Mr Soh Chin Siang doing exercises at the Nee Soon South Community Nurse Post. According to a geriatric consultant, it is important for people at high risk of falling to boost their muscle strength.
Mr Soh Chin Siang doing exercises at the Nee Soon South Community Nurse Post. According to a geriatric consultant, it is important for people at high risk of falling to boost their muscle strength.ST PHOTO: AZIZ HUSSIN

Assessment will include questionnaire on medical history, mobility and physical tests

A new initiative to reduce the number of falls will pose three questions to 12,000 seniors aged 65 years and older living in the north:

•Have you fallen in the past 12 months?

• Do you avoid going out because you are scared of falling?

•Do you feel like you are going to fall when getting up or walking?

If the answer is yes to any question, the person is at least at moderate risk of falls and will be asked to take the Preventive Falls Risk Assessment. Done at one of four centres or even at home, it includes a questionnaire that takes into account an individual's medical history and mobility, and physical tests - for instance, the time taken by a person to get up off a seat, walk to a designated spot, and return to it.

The time this takes is automatically recorded by a cushion on the seat, designed by Ngee Ann Poly-technic's Electrical Engineering Division. The person's blood pressure is also recorded.

Dr Mallya Jagadish Ullal, a senior geriatric consultant at Khoo Teck Puat Hospital (KTPH), said standing up suddenly may result in a big drop in blood pressure that could lead to dizziness and a fall.

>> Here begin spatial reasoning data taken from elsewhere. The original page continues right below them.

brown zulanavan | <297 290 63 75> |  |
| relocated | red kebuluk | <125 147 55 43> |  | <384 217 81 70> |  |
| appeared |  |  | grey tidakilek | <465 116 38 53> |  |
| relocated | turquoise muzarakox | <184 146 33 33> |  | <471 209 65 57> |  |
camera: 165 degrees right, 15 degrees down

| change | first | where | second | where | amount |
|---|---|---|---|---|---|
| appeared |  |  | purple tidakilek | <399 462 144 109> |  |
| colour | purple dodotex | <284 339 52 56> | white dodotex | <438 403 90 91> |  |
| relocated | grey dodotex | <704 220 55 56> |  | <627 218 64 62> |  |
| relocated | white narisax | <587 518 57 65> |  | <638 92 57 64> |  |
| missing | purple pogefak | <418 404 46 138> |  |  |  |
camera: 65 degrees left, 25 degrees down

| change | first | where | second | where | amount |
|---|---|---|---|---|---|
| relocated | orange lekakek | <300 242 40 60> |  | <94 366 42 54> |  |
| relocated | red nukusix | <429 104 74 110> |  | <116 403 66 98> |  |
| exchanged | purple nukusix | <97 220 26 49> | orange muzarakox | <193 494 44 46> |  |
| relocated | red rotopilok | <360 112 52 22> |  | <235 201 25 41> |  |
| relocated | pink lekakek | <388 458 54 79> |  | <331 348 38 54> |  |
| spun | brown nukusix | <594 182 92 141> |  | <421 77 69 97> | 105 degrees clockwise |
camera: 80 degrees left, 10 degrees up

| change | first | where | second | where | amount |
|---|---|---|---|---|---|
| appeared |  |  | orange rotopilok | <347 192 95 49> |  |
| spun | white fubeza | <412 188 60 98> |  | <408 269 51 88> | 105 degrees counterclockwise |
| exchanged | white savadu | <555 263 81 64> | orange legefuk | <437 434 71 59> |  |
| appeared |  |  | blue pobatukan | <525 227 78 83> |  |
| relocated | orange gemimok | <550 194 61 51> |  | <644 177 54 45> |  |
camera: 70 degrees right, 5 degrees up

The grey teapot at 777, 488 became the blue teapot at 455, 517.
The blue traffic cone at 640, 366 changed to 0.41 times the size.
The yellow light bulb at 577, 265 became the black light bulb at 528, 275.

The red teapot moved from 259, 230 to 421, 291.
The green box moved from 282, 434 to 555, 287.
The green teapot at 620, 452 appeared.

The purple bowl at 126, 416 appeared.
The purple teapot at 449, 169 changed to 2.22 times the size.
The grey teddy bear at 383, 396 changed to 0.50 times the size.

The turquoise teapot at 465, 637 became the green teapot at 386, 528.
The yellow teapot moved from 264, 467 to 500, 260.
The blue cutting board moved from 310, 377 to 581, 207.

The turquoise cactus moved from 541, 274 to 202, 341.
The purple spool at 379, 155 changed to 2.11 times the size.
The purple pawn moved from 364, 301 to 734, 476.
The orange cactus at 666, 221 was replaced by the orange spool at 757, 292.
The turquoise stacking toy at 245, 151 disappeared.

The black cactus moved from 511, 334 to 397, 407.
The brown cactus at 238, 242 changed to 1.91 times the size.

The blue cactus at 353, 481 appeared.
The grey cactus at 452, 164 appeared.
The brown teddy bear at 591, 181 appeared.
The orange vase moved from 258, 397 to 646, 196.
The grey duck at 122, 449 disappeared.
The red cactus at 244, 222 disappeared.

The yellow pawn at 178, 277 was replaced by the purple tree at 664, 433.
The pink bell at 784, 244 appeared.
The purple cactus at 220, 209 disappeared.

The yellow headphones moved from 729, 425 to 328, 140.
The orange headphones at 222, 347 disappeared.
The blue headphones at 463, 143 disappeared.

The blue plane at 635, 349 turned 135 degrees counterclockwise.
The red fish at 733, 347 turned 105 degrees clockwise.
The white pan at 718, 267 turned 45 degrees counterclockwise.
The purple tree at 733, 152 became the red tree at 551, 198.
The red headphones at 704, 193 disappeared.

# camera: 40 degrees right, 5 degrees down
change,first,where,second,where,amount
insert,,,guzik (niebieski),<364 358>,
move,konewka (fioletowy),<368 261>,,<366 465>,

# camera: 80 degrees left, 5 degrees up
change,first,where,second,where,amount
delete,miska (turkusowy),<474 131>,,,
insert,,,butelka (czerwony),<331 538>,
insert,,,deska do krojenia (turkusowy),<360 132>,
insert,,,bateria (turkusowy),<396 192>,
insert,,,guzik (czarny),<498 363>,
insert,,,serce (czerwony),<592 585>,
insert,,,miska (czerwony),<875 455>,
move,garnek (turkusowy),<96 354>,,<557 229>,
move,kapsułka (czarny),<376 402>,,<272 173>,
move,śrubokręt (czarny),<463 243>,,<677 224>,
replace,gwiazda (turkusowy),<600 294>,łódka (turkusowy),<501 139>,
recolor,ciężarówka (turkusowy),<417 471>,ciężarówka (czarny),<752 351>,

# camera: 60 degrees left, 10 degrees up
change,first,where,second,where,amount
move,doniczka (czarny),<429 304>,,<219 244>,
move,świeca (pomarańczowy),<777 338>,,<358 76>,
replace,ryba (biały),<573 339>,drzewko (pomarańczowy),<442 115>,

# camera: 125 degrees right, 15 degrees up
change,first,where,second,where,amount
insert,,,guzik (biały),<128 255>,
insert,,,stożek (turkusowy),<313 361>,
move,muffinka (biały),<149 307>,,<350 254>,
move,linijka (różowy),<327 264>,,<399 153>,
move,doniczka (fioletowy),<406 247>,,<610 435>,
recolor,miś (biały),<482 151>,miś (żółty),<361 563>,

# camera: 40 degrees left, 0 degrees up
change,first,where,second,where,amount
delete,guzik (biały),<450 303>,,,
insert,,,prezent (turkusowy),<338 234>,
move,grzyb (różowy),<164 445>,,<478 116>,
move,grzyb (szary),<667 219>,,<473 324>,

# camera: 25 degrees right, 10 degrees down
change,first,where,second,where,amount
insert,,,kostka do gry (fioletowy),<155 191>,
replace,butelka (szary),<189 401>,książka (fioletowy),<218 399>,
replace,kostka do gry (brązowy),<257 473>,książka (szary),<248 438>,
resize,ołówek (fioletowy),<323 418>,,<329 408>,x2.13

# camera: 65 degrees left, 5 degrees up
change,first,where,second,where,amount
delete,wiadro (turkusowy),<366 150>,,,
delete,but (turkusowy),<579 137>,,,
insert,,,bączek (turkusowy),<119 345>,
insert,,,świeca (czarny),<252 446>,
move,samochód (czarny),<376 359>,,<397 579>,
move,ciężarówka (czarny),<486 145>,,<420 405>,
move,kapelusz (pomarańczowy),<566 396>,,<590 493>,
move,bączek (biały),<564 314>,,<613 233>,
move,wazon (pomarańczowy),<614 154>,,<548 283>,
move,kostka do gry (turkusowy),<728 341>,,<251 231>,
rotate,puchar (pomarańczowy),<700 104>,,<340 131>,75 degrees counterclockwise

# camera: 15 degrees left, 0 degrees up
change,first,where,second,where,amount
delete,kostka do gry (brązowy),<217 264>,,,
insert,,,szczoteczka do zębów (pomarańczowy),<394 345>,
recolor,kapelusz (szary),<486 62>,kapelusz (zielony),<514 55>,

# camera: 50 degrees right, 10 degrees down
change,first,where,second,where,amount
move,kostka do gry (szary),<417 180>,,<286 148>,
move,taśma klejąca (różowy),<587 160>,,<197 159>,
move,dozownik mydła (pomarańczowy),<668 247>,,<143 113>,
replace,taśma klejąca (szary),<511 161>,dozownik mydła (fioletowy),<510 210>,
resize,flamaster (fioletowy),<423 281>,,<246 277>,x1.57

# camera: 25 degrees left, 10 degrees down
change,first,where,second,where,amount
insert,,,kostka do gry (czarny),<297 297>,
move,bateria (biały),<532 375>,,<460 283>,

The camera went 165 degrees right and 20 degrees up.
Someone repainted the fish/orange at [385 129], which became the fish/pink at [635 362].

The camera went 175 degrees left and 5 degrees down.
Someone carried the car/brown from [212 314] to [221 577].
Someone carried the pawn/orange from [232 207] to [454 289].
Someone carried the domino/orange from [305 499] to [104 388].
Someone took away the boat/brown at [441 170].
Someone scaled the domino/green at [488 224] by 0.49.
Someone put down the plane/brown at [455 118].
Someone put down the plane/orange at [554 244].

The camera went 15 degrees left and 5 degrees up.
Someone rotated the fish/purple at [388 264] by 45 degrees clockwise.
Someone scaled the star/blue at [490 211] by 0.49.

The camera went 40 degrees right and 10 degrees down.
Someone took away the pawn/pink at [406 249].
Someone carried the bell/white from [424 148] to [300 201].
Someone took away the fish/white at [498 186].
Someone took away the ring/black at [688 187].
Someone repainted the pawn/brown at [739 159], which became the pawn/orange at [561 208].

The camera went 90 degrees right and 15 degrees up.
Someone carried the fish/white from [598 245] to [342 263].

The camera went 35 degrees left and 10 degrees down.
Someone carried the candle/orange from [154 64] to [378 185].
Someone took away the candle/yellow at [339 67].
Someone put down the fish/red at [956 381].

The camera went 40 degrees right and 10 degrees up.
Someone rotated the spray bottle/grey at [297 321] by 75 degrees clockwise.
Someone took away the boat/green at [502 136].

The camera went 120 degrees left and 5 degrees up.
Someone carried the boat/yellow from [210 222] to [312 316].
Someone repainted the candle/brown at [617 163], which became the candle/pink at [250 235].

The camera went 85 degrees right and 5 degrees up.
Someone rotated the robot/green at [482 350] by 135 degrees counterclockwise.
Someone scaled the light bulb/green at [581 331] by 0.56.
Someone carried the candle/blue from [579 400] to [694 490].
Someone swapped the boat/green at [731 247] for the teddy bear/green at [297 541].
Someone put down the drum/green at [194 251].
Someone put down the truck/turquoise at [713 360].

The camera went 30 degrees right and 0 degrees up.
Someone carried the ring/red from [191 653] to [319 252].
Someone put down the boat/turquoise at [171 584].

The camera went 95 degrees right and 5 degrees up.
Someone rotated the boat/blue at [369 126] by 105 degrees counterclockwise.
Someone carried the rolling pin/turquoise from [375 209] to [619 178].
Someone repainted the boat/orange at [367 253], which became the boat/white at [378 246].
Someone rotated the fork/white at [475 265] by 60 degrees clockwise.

Mr Soh Chin Siang doing exercises at the Nee Soon South Community Nurse Post. According to a geriatric consultant, it is important for people at high risk of falling to boost their muscle strength. ST PHOTO: AZIZ HUSSIN

The assessment will also review any medication, some of which can make a person drowsy and prone to falls. Other reasons for falls include poor vision, which can be corrected. There can also be contrasting colours in the house to make trip hazards - like steps - easier to spot.

Many elderly people are also deficient in vitamin D, which is needed for bones to absorb calcium.

Dr Mallya said people with dementia or Parkinson's disease are at the highest risk of falling because their minds and bodies are out of step with each other.

Families and caregivers need to realise the importance of removing anything that could be a trip hazard, even rugs. Having grab bars around the house can be a big help.

It was one put in recently that saved Mr Soh Chin Siang, 74, from a fall in the shower when his right knee suddenly gave out.

But one of the most difficult aspects of falling to fix is the fear of falling, said Dr Mallya. About half of older people worry about this because of a previous fall. He said: "Seniors fear falling, so they cut down on their activities. Their muscles get weaker, their balance gets worse, so they have even greater fear of falling."

It is important for people at high risk of falling to boost their muscle strength and improve their sense of balance and flexibility, he said.